Religious intolerance involving fliers distributed by a Christian pastor calling on Muslims to repent, followed by anti-Muslim comments made in jest by Lancaster Councilman Ed Sileo.
Religious intolerance prompted by a confrontation between a Christian minister and members of a Wiccan group.
Discrimination by blacks lodged by a group of white supremacists.
Racism when a black middle school pupil died after a fist fight with a white pupil.
None of those incidents, including the one in which the task force reviewed comments by Sileo, have drawn any rebuke or anything resembling retaliation, Parker said.
Additionally, task force members have involved themselves in organization of an International Heritage Picnic annually, and summits to prevent teen violence conducted at local high schools.
Membership of the group is open and consists of a wide spectrum of religions, membership across racial lines and sexual orientation. Essentially, the group gathers to discuss controversies involving aspects of prejudice or controversy, and if warranted, votes to refer reports to county law enforcement. It has no official prosecutorial or legal authority.

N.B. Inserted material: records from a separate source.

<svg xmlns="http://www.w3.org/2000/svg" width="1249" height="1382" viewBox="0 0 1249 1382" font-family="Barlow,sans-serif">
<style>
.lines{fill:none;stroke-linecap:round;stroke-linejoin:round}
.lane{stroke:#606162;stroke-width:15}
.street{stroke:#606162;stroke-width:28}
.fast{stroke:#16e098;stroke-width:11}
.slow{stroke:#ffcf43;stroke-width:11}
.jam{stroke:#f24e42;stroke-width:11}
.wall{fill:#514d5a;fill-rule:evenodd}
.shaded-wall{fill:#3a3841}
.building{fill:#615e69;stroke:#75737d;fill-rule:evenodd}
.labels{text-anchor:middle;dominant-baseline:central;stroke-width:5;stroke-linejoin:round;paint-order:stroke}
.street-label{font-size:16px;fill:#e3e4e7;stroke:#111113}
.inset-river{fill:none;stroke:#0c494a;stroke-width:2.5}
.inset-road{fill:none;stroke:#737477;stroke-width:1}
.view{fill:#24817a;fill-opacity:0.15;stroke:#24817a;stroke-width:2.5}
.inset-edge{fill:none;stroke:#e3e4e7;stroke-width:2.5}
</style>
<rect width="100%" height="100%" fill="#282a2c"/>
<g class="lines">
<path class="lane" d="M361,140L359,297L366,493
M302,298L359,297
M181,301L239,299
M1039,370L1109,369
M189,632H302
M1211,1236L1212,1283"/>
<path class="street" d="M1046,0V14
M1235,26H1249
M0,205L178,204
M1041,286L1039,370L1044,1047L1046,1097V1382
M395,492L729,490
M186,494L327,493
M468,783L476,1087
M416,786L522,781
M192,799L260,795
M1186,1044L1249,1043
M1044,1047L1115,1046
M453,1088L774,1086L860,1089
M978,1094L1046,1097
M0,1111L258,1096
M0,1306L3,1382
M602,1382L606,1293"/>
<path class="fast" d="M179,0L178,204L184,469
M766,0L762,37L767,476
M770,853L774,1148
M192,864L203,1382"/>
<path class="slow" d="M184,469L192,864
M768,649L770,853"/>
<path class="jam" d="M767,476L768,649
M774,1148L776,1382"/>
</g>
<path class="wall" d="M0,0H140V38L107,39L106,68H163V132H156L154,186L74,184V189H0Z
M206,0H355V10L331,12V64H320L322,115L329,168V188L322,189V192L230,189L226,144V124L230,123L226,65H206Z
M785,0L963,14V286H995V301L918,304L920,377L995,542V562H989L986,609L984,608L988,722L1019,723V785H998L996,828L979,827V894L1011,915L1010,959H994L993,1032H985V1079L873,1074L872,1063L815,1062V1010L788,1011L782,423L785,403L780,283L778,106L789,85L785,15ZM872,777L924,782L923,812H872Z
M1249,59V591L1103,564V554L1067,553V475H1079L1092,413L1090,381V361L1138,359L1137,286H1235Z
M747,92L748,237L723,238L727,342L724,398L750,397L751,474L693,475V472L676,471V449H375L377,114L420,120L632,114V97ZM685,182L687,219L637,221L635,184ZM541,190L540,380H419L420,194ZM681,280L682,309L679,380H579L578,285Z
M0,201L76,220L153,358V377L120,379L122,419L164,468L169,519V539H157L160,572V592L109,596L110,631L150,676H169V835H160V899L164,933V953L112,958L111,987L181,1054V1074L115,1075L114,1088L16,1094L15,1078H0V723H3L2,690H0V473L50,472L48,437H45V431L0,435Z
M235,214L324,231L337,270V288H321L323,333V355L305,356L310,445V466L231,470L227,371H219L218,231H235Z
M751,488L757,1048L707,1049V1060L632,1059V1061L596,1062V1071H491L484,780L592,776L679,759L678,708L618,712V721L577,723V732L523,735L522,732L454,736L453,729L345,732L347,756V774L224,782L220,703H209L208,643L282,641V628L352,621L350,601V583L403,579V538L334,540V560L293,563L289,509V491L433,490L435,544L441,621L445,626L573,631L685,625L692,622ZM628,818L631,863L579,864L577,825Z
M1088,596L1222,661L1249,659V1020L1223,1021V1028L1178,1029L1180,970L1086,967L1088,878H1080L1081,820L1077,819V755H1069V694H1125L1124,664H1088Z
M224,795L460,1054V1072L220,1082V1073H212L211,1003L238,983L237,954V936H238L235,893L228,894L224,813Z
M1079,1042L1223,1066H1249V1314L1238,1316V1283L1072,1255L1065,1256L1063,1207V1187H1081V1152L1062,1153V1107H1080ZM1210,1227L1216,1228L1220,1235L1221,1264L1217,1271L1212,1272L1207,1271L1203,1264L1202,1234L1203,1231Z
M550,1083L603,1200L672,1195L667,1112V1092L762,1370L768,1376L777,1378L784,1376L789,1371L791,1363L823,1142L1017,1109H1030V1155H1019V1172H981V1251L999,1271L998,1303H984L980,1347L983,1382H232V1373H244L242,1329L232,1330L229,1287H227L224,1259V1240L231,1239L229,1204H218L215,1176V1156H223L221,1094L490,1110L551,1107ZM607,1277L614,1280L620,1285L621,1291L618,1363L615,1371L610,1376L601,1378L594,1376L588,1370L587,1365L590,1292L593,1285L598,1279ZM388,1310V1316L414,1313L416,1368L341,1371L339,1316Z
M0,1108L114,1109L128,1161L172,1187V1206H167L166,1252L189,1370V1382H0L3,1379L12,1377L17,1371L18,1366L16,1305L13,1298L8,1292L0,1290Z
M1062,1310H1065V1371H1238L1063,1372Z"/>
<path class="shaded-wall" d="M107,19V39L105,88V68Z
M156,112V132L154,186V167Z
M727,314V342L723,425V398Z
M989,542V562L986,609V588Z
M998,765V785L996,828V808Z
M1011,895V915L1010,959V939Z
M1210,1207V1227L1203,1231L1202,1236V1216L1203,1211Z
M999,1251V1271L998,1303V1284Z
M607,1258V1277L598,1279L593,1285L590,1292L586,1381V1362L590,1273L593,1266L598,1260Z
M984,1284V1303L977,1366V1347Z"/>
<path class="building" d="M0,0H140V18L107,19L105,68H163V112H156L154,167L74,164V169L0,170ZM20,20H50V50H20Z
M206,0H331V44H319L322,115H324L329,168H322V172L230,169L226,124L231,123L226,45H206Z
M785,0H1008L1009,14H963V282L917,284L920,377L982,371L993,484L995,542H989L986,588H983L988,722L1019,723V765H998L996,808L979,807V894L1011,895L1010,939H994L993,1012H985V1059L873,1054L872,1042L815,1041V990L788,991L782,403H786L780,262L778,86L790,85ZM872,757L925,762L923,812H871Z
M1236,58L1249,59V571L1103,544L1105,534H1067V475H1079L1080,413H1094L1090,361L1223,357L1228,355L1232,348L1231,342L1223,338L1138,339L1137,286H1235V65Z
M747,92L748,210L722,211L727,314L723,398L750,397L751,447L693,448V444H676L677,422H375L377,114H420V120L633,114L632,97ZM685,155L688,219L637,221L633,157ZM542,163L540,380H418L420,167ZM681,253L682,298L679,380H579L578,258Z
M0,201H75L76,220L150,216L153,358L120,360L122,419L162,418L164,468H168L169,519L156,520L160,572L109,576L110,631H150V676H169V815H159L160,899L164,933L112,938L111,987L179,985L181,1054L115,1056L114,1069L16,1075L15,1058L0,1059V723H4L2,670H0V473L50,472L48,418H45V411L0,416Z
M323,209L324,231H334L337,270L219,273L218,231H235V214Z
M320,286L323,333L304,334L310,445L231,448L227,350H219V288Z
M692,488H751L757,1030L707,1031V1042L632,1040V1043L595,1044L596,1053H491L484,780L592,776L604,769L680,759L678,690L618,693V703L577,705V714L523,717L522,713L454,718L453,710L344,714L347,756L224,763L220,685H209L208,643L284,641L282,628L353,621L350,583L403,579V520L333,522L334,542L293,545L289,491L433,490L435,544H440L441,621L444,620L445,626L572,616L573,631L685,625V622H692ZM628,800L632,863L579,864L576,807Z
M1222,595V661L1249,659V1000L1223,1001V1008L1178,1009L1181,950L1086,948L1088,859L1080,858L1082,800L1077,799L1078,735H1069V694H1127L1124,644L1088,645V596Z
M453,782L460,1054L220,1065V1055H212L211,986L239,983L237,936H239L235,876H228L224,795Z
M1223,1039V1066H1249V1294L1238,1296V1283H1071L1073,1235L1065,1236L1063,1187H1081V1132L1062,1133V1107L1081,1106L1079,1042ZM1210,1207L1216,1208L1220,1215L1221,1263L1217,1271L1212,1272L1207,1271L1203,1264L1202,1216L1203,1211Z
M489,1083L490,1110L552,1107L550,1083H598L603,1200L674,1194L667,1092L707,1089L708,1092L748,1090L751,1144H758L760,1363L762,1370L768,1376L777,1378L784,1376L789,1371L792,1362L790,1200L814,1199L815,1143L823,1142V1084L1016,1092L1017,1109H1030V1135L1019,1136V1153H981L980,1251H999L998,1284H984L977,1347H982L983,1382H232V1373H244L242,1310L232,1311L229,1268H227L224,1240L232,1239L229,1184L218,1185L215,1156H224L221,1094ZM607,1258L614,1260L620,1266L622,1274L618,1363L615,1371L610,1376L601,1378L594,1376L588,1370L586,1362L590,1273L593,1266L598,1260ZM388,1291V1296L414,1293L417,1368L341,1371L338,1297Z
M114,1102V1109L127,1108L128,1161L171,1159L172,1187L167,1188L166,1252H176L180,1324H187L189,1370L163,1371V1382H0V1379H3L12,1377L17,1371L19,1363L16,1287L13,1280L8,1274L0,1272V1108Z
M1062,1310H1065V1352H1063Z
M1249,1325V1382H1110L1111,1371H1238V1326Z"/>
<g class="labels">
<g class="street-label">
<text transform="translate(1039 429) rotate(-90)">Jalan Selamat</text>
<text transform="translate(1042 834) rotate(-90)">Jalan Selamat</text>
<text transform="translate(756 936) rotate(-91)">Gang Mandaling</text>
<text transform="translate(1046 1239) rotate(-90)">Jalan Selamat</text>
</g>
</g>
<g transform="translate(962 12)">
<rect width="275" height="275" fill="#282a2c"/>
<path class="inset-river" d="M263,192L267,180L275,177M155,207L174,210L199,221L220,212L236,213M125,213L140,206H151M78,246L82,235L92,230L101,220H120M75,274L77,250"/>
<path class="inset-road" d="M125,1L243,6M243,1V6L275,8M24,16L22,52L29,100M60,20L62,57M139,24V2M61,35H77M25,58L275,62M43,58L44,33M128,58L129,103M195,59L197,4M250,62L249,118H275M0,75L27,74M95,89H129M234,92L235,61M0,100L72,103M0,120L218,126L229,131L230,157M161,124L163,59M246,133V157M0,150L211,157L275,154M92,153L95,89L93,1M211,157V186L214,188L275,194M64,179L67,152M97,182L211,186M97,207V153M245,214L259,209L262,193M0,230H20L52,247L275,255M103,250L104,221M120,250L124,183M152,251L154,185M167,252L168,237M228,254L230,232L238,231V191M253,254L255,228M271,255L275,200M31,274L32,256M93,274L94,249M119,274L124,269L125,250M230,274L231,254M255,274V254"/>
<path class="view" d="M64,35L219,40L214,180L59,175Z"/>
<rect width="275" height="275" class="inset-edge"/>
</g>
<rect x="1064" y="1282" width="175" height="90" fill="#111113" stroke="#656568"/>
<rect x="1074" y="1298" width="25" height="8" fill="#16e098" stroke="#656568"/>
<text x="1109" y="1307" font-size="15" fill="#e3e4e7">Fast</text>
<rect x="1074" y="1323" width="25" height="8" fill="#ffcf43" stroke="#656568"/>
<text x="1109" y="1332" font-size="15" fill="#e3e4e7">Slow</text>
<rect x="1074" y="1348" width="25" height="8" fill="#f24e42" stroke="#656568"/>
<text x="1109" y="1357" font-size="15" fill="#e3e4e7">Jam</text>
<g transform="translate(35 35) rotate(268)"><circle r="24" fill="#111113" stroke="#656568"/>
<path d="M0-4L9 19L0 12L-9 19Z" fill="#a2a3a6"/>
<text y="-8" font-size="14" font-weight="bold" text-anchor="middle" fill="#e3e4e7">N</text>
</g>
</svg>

The task force reviewed the comments by Parris and Marquez after it received reports of numerous threats against the two Islamic mosques in the Antelope Valley, he said. On a voice vote, the group voted to send letters of condemnation.

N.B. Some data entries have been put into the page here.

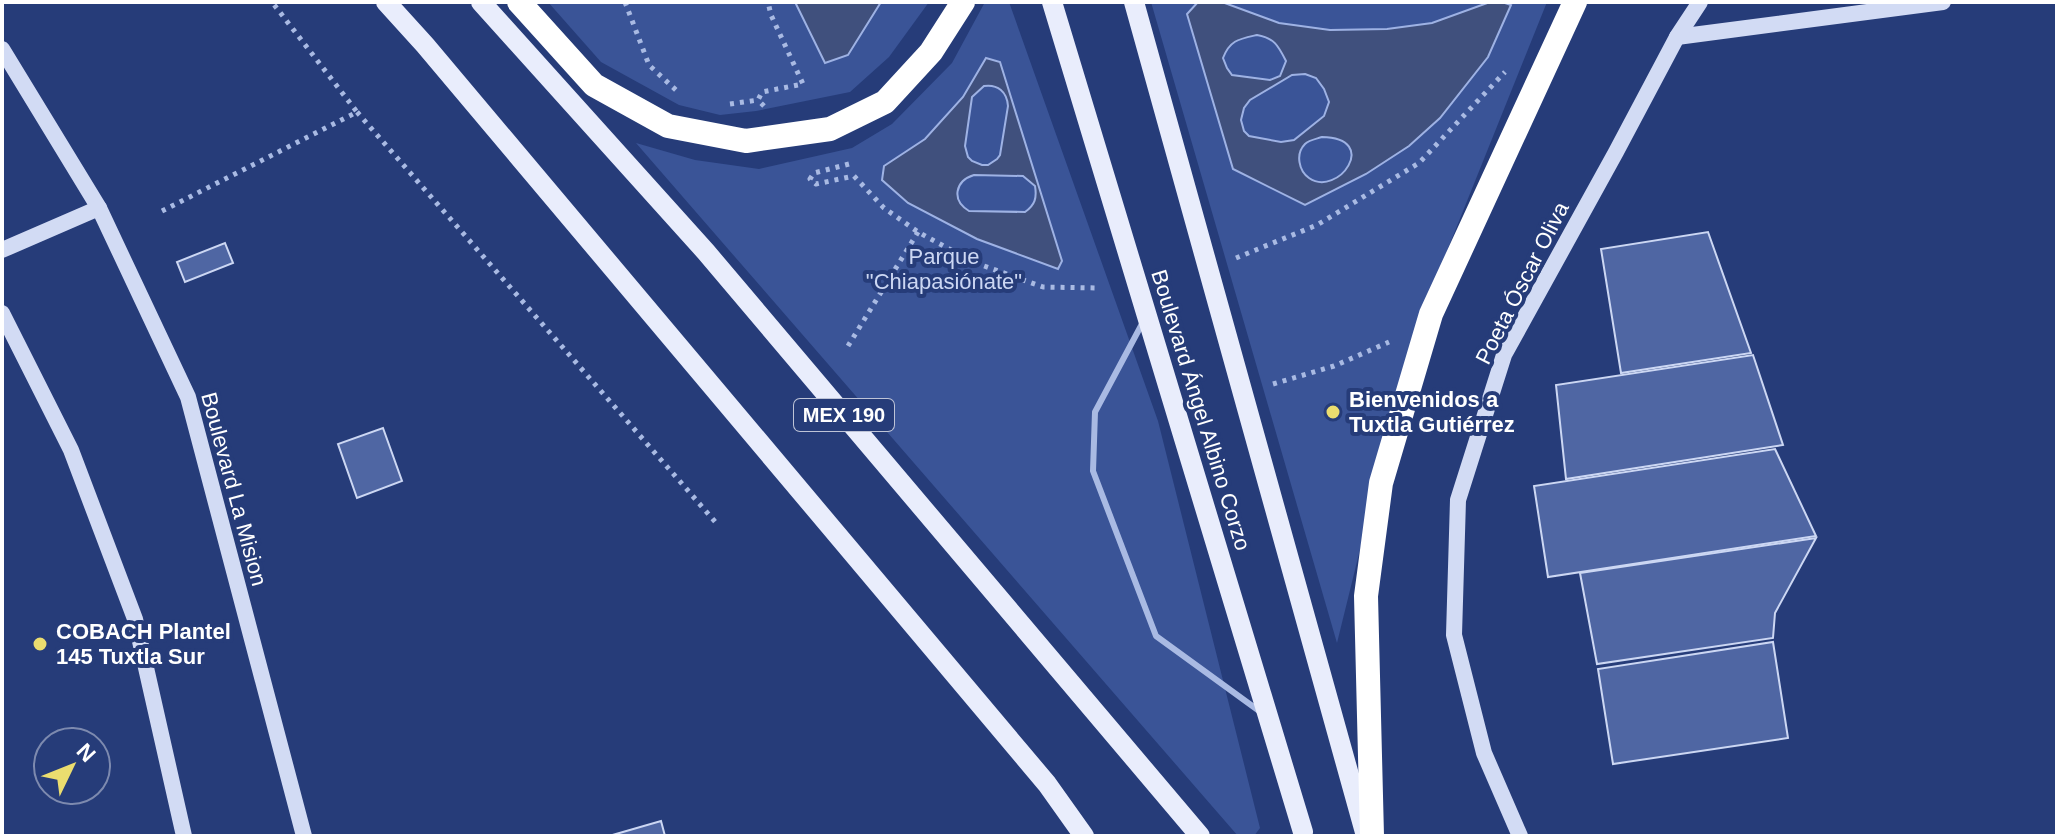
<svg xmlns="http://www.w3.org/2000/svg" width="2059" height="838" font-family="Helvetica,sans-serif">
  <rect width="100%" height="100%" fill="#263c79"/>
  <!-- green -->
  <g fill="#3a5497">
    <path d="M548,2H929L889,57L850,92L756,111L720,115L679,105L601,62Z"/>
    <path d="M985,2H1009L1158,421L1260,828L1254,836H1238L636,143L695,160L759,169L852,148L892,124L952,63Z"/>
    <path d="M1151,2H1547L1412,338L1337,643Z"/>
  </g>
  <!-- water -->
  <g fill="#40507d" stroke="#9eb2e4" stroke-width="2" fill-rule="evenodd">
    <path d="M795,2H881L848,55L825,63Z"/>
    <path d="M1198,2H1222L1279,23L1330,30L1387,29L1432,23L1490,2H1502L1511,5L1488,57L1440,118L1409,146L1366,174L1305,205L1233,169L1187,14ZM1257,35C1274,38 1278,45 1286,61L1280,76L1270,80L1232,75L1227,68L1223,58C1230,40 1239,39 1257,35ZM1305,74L1316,78L1324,89L1329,102L1324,116L1294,140L1281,142L1249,136L1244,131L1241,120L1244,108L1250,100L1292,75ZM1322,137C1381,138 1338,198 1309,178C1299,171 1295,154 1305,144C1309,140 1316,139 1322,137Z"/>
    <path d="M986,58L1000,62L1062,261L1058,269L977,239L908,203L882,180L884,166L925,139L963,97ZM984,86C998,84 1007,92 1008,106L1000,155L997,159L988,165H982L972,161L968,157L965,146L972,97ZM974,175L1023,176L1035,186C1037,198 1035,205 1025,212L969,211C951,200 955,181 974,175Z"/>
  </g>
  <!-- building -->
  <g fill="#4f66a3" stroke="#ccd7f3" stroke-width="2">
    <path d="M1708,232L1751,353L1621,373L1601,249Z"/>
    <path d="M225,243L233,263L185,282L177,262Z"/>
    <path d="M1753,355L1783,445L1566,479L1556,385Z"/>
    <path d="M383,428L402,481L357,498L338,444Z"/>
    <path d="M1775,449L1816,536L1548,577L1534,486Z"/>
    <path d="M1816,538L1775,613L1773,638L1597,664L1580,573Z"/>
    <path d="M1773,642L1788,738L1613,764L1598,669Z"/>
    <path d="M661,821L665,836H609Z"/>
  </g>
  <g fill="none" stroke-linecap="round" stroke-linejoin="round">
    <!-- path -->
    <g stroke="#a9bae3" stroke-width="5" stroke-dasharray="4 6" stroke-linecap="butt">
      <path d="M625,2L649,65L678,92"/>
      <path d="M730,104L758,100"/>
      <path d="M764,106L758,100L762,92L803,84L771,15L768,2"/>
      <path d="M357,112L718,525"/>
      <path d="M849,164L814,173L810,179L816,184L854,176L884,208L918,232L973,262L1043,287L1098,288"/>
      <path d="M162,211L357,112L272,2"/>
      <path d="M1236,258L1317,225L1419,163L1505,72"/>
      <path d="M848,346L918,232"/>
      <path d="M1273,384L1334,366L1389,342"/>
    </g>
    <!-- lane -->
    <path stroke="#a9bae3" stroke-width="6" d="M1143,322L1095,412L1093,471L1156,636L1262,713"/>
    <!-- secondary -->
    <g stroke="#d2dbf4" stroke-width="16">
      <path d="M1677,37L1943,2"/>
      <path d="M2,49L99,208L188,397L304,836"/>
      <path d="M2,250L99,208"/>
      <path d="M2,313L71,450L135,619L184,836"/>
      <path d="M1520,836L1484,753L1454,635L1458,500L1504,355L1616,152L1677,37L1700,2"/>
    </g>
    <!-- primary -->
    <g stroke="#e9edfc" stroke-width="20">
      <path d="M386,2L425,45L1047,784L1084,836"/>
      <path d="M481,2L706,252L1200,836"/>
      <path d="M1052,2L1303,832"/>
      <path d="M1134,2L1366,836"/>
    </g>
    <!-- highway -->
    <g stroke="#fff" stroke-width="24">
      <path d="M519,2L594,85L668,126L746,141L830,129L885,102L931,52L963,2"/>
      <path d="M1372,836L1366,596L1381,483L1431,314L1575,2"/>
    </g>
  </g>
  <!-- markers -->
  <g fill="#ebdd6f" stroke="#263c79" stroke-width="3">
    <circle cx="1333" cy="412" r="8"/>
    <circle cx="40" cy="644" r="8"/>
  </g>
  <g text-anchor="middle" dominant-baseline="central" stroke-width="8" stroke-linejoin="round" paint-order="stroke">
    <!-- shield labels -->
    <rect fill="#263c79" stroke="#bec4d7" stroke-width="2" x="794" y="399" width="100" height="32" rx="6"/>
    <g font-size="20" font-weight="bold" fill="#fff">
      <text x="844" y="415">MEX 190</text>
    </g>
    <!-- park labels -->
    <g font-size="22" fill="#ccd7f3" stroke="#263c79">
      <text x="944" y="256">Parque<tspan x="944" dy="25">"Chiapasiónate"</tspan></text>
    </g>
    <!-- street labels -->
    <g font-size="22" fill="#fff" stroke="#263c79">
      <text transform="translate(1522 283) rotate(-63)">Poeta Óscar Oliva</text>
      <text transform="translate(1201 410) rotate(73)">Boulevard Ángel Albino Corzo</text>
      <text transform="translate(234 489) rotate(75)">Boulevard La Mision</text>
    </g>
    <!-- poi labels -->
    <g font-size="22" font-weight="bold" fill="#fff" stroke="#263c79" text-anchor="start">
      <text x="1349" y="399">Bienvenidos a<tspan x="1349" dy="25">Tuxtla Gutiérrez</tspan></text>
      <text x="56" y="631">COBACH Plantel<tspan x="56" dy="25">145 Tuxtla Sur</tspan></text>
    </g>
  </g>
  <!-- border -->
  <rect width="2059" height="838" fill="none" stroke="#ffffff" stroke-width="8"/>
  <!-- north arrow -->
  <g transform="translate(72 766) rotate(47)"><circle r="38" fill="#263c79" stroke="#7d8aaf" stroke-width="2"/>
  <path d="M0-6L14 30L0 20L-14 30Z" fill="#ebdd6f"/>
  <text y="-12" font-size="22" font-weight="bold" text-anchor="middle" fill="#ffffff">N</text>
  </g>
</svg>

“For the work of the task force to be challenged at this point is almost insulting,” Parker said, noting that the move by the city to return the task force’s funding without permission “came up, coincidentally, at the same time that the issue of the mayor and the councilwoman came up.”
The task force was formed under a community-based partnership so it could act independently, Parker said.
“It was the result of a directive by Supervisor Antonovich … to address the hate-crime issues here in the Antelope Valley.
“There are multiple organizations that contribute money to it,” including funds that are earmarked through the United Way, he said. The checks, made out to the task force, are turned over to the city as received.
The task force was approved as a nonprofit organization in 2001, but approval was suspended because no one filed financial reports required to keep its nonprofit status active, Parker said.
“I assumed that when the city of Lancaster filed every year on its foundation, it would file the corresponding paperwork” for the task force, he said. “That means we have to clean up that paperwork. … Since we have records and everything, that’s not a problem. … But in fact, the task force is a nonprofit.”
At this point, “I think that the role that the city is taking with the task force is ‘different,’ ” Parker observed. “For the last decade, we’ve gotten monthly statements from the city on what our balances and expenditures were since they took the funds in.
“The task force was started with zero dollars, and we don’t need any dollars to exist,” he said.
The task force “was created by the leadership of Lancaster, it was supported by the leadership of Lancaster and the only obvious difference is the change in leadership in Lancaster,” Parker said.
“I don’t think that the city of Lancaster has changed its commitment to addressing hate crimes one iota, and I know for a fact that the citizens have not ended their support for addressing those issues,” he said. “As a matter of fact, it was very obvious that the community stood up. It was not the task force that led this (inquiry into the comments by Parris and Marquez). It was the community speaking out on what the community felt.”